INPUT FOR THIS TASK >>
┄┄┄┄┄┄┄┄┄┄
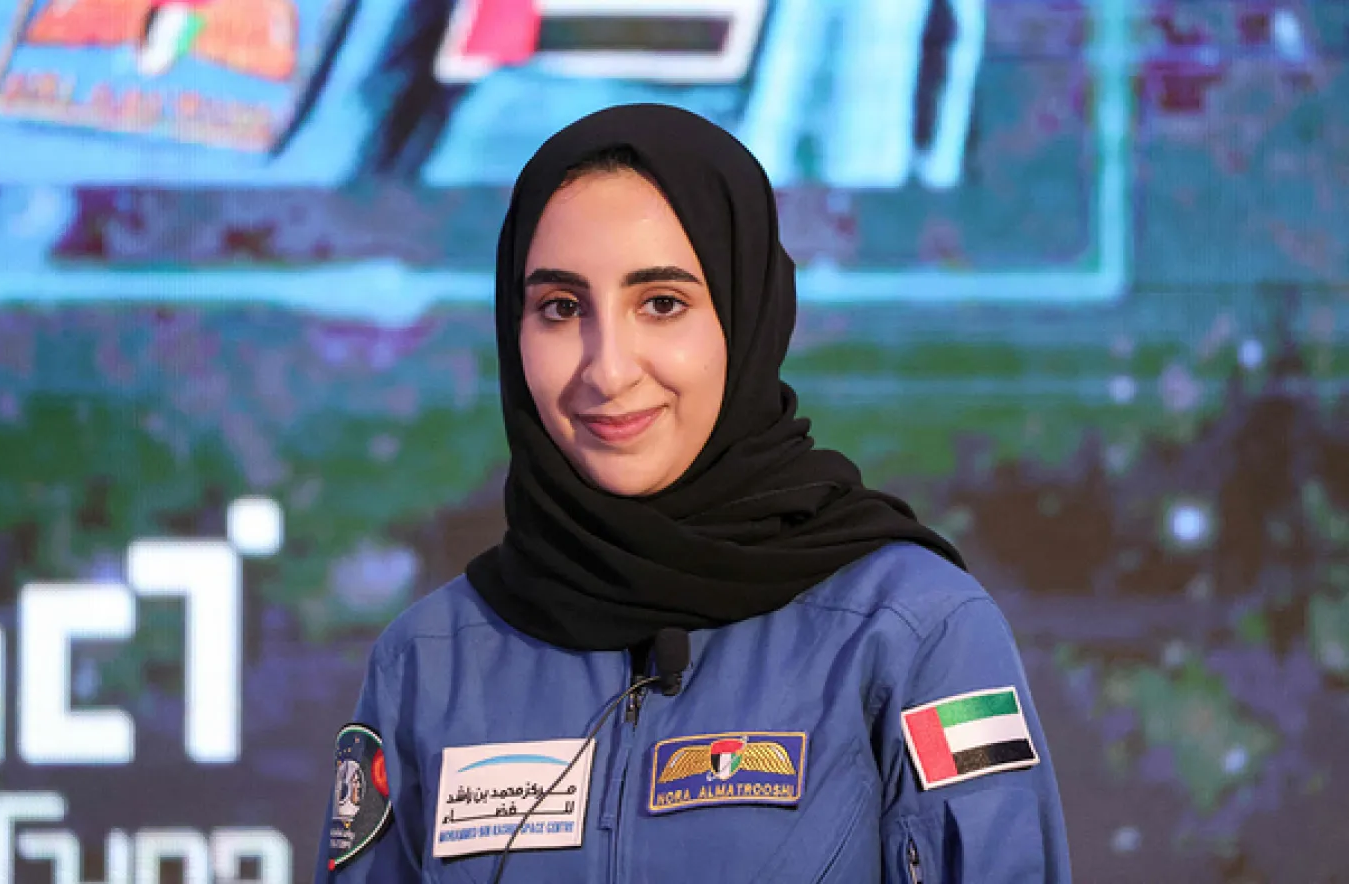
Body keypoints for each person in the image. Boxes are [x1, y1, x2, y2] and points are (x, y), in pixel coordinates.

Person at [313, 103, 1071, 883]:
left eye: (662, 304)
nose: (607, 370)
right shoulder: (430, 662)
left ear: (745, 317)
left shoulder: (913, 633)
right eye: (562, 309)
┄┄┄┄┄┄┄┄┄┄
EXERCISE >>
Set down the records again exactly as they appear, leaving each picture behind.

EXERCISE SOLUTION >>
Body keypoints for each person in the image. Boxes are [x1, y1, x2, y2] and points are (x, y), in pixel coordinates.

Person at [313, 103, 1071, 883]:
left eye: (662, 304)
nose: (607, 370)
right shoulder: (430, 662)
left ear: (745, 317)
left shoulder: (913, 633)
right eye: (562, 309)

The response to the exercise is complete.